This June Sean and I will celebrate 10 years of marriage. Seems impossible to believe, because I can still feel that June sun beating down on us as we stood before the minister. The crescendo of nursing, diapering, strollering and co-sleeping has quieted. They reach for their own cups, they read books to one another and have begun to slowly show signs of wanting us to take a step back.
Somehow in parenting you develop the ability to recognize when a moment has come—to let go of the bike as they learn to pedal, to gracefully pass a glass and allow them to wobble and teeter their way to the table. We shift our grasp and at times actually let go. I don’t know that I can say the same about marriage. I yearn for the love letters and scavenger hunts from when we were dating. I miss the unabashed intensity, yet I have a drawerful of tattered t-shirts covering wispy bits of potential.
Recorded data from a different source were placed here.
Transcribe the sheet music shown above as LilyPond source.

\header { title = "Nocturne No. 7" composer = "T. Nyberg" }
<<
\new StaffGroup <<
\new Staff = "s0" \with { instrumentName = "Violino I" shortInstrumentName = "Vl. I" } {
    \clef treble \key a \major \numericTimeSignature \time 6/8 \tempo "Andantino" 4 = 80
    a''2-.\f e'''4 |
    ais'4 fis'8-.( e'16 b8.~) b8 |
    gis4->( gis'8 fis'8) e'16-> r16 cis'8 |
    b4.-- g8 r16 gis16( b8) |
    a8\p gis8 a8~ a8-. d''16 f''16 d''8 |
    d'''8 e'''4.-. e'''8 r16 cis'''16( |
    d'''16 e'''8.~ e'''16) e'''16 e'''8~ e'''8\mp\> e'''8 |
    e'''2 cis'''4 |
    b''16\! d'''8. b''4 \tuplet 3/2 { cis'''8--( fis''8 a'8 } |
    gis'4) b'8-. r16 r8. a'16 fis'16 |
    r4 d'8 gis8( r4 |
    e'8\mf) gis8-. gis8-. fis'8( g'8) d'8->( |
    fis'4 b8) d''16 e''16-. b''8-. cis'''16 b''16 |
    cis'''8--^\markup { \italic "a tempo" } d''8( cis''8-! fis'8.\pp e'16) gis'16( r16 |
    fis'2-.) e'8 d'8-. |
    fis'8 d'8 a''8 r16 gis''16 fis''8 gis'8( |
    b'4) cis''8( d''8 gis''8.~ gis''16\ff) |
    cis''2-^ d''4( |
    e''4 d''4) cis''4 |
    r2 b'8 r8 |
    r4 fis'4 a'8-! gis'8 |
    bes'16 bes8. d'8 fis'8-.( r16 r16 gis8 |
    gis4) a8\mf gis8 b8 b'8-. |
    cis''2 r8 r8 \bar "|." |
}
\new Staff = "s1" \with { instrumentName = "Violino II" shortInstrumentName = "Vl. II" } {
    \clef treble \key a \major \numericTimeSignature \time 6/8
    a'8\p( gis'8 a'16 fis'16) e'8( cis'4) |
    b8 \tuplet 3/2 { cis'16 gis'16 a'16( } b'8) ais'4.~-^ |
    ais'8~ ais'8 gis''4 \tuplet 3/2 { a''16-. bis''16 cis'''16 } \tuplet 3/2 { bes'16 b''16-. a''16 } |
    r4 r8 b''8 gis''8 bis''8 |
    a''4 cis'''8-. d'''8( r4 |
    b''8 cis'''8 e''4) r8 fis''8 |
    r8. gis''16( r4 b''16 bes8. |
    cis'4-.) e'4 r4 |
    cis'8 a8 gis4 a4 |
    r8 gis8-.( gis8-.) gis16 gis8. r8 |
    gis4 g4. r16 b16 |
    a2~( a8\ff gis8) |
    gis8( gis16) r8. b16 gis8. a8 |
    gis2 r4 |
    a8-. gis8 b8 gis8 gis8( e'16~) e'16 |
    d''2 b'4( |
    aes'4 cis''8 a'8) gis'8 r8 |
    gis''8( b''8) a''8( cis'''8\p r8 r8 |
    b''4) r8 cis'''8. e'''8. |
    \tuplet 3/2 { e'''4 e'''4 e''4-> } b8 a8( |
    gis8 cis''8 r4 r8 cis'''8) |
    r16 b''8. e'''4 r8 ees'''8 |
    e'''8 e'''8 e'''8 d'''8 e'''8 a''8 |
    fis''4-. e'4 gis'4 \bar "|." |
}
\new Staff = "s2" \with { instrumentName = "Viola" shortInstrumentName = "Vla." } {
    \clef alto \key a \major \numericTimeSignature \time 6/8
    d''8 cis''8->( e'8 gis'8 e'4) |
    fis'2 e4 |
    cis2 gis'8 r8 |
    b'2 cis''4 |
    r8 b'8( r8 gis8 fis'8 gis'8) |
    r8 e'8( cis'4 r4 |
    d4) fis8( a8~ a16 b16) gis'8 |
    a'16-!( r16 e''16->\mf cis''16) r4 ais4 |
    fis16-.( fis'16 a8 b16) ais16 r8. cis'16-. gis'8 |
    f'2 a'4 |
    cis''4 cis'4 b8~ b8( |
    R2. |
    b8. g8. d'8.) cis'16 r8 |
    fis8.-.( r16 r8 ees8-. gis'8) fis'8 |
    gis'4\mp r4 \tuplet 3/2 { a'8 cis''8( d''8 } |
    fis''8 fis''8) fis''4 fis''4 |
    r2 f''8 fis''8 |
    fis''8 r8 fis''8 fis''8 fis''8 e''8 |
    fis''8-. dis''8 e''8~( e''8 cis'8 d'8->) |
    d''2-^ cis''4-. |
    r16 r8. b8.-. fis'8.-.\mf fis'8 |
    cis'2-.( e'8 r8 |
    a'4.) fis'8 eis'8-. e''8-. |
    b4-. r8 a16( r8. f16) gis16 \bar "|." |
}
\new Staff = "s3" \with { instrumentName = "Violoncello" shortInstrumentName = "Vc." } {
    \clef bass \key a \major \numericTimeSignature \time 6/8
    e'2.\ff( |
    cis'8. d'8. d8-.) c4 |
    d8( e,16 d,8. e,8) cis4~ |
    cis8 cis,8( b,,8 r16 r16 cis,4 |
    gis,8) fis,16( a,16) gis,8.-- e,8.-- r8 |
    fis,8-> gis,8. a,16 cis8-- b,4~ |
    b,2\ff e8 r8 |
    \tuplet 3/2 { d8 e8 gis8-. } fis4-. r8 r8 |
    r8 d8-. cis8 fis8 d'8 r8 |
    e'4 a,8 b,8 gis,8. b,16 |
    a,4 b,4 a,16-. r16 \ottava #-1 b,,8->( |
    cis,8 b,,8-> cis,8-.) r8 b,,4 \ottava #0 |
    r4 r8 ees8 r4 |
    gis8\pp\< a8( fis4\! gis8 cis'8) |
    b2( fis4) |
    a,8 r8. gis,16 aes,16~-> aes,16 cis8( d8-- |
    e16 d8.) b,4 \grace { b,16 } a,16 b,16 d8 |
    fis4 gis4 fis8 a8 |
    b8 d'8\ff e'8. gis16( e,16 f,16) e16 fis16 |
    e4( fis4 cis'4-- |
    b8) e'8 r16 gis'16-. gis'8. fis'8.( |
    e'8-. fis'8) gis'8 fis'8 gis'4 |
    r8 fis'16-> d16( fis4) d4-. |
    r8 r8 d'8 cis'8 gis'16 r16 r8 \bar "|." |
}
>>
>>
I hope silently for tender back rubs and whispered endearments, but I’m the first to sever a moment by responding to calls for a DVD or helping to find a pair of socks right that minute. My multi-tasking works for everything but allowing my marriage to be the task at hand. I’m thinking about this for a couple of reasons, there seems to have been a spate of break-ups and, honestly, I know that I can do better.
Joanna at A Cup of Jo does an incredible job of putting thought into her marriage the same way so many of us moms do about our parenting. Kristen talks about her marriage too, devising ways to make it better. I haven’t been factoring in as much as I should that my attitude colors how our marriage feels. The other day we were talking about doing something and I said negatively, “But that won’t be fun for you,” to which Sean said very quickly and honestly, “Babe, if you are having fun, then I am too. I am the happiest when you are, so let’s do it.”
When I work out, when I put down my worry, when I make the decision to put time with Sean ahead of work, kids, sparkly things on the internet, it’s right for everyone. As I think about being a model for the girls I realize that there is a hell of a lot more to marriage than not cheating. Dates with no work talk, holding hands, saying I love you. Moving those nasty shirts out so that the glimmer of the way it was feels a little more comfortable on me.